In 1610–13, an edition of Chrysostom’s works in Greek, in eight volumes folio, was printed at Sir Henry Savile’s press at Eton college by John Norton, the king’s printer in Latin, Greek, and Hebrew. Five other books are known to have issued from the Eton press before its cessation in 1615. The celebrated Greek type, the “silver letter” as it was called, was afterwards presented by Sir Henry Savile to the university of Oxford.

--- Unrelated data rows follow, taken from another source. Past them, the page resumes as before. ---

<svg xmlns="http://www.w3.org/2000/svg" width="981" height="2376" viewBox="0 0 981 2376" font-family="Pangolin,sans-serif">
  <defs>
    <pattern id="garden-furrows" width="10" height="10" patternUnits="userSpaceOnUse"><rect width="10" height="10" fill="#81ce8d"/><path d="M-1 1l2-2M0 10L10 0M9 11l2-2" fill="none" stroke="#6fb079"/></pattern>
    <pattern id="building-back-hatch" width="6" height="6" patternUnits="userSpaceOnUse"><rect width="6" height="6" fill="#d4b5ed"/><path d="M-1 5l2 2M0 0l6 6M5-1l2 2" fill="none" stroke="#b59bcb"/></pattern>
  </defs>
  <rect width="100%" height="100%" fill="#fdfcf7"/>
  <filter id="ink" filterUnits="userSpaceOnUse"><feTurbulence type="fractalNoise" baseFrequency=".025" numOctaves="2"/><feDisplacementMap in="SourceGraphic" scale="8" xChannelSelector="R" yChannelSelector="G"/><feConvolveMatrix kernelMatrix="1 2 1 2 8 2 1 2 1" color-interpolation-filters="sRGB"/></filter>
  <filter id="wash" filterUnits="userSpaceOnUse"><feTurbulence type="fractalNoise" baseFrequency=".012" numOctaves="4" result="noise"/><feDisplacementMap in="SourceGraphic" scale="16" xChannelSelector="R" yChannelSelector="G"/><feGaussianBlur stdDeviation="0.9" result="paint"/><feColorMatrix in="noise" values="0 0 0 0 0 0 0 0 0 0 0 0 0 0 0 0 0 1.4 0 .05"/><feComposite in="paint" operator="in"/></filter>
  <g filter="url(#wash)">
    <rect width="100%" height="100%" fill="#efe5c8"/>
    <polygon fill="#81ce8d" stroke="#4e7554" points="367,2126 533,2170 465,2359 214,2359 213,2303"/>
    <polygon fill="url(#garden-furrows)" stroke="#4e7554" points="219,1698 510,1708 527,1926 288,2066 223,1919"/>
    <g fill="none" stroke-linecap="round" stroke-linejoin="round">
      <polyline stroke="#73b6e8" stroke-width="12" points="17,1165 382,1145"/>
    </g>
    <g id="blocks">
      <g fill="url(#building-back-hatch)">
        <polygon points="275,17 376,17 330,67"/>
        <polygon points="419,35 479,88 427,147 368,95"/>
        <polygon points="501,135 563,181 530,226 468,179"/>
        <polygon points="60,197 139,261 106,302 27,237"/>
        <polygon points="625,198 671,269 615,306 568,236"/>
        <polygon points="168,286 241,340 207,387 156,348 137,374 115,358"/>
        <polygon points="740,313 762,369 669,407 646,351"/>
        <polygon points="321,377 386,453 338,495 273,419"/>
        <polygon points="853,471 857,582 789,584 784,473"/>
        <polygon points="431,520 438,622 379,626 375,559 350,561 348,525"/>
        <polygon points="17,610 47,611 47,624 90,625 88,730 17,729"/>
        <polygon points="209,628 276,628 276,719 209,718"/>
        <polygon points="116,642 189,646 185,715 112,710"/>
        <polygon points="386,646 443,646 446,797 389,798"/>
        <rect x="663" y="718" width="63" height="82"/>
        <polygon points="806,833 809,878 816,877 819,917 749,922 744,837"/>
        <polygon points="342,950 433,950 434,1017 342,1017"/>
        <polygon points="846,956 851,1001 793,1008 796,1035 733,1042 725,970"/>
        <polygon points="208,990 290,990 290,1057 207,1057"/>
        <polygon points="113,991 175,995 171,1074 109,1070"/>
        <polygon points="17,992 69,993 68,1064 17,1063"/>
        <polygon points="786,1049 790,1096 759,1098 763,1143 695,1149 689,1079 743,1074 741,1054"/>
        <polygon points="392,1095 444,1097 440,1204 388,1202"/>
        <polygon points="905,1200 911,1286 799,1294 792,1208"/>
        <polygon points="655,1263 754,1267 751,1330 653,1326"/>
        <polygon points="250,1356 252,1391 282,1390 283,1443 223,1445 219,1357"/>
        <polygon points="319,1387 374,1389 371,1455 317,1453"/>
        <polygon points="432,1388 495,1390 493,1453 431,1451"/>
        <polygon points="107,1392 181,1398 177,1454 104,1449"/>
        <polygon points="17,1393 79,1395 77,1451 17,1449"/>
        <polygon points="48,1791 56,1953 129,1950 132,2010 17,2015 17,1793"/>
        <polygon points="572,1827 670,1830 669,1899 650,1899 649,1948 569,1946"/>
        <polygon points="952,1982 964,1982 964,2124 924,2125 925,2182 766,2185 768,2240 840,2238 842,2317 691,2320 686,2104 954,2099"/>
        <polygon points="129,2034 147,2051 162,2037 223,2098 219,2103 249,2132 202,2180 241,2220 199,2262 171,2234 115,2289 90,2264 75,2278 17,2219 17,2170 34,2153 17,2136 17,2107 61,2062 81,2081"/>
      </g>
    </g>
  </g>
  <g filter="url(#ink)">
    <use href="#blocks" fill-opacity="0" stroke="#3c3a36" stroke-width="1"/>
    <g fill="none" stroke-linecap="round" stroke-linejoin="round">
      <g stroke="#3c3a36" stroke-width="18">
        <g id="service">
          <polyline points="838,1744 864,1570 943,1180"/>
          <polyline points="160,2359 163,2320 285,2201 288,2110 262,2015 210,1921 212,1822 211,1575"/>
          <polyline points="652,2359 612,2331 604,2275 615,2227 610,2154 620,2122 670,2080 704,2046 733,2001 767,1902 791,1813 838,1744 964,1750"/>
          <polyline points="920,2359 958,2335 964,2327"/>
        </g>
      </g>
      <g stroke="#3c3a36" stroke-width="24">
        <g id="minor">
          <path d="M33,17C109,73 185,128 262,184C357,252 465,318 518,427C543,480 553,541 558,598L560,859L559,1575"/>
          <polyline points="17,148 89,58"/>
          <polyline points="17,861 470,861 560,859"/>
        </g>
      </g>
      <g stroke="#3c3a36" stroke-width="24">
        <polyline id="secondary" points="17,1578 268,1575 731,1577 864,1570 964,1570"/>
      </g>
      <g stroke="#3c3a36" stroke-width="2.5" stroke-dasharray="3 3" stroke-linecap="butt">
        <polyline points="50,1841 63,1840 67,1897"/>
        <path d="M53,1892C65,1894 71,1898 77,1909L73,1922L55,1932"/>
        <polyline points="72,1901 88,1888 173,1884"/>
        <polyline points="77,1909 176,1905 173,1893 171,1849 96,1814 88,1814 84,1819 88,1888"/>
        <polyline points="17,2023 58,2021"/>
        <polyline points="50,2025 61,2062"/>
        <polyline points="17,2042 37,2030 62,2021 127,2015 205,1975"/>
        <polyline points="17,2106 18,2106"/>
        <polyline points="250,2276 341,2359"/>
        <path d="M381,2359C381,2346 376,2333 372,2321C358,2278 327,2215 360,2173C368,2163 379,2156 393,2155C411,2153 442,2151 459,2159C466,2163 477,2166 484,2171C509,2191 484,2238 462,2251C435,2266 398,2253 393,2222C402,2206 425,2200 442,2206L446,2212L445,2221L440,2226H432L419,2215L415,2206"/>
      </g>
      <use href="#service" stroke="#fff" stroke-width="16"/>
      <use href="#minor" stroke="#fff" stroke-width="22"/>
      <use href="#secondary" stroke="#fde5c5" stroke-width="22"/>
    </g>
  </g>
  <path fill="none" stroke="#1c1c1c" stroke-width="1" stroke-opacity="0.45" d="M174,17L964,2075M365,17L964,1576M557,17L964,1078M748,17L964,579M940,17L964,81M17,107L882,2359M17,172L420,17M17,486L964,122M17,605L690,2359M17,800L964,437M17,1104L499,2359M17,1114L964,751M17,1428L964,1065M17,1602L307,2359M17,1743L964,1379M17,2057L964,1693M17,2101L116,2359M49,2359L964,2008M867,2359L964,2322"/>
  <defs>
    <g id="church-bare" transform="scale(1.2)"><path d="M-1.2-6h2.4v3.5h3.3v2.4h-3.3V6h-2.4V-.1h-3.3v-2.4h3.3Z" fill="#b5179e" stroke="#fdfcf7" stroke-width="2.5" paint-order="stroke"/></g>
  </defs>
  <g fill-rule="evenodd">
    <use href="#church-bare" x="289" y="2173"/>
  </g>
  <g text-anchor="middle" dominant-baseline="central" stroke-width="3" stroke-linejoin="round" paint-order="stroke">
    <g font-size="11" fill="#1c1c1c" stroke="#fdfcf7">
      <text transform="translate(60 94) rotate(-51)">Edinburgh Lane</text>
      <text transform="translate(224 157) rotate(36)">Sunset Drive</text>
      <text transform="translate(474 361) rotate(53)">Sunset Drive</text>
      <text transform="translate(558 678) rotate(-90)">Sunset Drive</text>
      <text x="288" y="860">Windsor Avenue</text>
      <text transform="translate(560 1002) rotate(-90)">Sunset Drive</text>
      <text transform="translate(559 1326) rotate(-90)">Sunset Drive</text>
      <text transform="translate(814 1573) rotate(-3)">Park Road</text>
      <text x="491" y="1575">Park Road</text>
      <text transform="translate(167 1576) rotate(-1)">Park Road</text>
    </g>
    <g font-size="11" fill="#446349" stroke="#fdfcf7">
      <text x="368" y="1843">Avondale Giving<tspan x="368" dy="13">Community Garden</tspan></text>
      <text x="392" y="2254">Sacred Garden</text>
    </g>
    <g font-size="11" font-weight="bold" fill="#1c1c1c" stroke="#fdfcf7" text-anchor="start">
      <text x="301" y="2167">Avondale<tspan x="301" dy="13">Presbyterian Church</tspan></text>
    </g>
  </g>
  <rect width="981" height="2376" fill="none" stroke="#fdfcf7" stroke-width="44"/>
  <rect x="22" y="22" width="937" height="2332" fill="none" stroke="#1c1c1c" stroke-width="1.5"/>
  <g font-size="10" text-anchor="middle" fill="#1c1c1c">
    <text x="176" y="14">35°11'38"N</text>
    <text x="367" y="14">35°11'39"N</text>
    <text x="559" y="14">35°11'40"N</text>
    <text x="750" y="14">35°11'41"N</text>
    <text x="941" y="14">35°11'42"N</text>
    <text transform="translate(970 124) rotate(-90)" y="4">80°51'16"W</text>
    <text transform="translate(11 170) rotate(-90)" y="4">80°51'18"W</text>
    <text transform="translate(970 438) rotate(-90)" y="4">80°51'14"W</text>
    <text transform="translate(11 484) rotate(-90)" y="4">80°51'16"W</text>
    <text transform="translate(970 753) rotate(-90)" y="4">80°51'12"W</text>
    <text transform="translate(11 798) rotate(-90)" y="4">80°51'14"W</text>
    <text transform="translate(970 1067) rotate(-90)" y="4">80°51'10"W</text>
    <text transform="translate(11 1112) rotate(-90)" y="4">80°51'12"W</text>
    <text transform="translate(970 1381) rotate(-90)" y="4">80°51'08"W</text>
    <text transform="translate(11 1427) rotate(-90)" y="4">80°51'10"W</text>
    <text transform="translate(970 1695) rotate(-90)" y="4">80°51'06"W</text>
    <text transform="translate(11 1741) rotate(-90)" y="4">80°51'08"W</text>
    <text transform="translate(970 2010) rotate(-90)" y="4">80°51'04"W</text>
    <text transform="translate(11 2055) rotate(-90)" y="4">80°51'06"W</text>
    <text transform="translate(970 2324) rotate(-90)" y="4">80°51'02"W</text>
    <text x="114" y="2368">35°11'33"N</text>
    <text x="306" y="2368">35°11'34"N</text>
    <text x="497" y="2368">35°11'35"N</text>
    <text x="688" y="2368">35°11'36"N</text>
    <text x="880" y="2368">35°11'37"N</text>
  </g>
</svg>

The rigorous enforcement of the policy of regulating printing in the interests of church and state naturally drove the opponents of the establishment, the papists on the one side and the puritans on the other, to resort to secret printing, and several illicit presses were at work during the latter part of the sixteenth century. At the secret press of Thomas Cartwright, the puritan opponent of Whitgift, was printed in 1572 An Admonition to the Parliament; and several other allied tracts followed before the press was run down and seized at Hempstead. In 1580–1, a Jesuit press, with which Robert Parsons and Edmund Campion were connected, was at work first at Greenstreet House, East Ham, and afterwards, at Stonor Park. But the chief of these secret and fugitive sources of contraband literature was that known as the Marprelate press, of which an account has been given in a previous volume of the present work.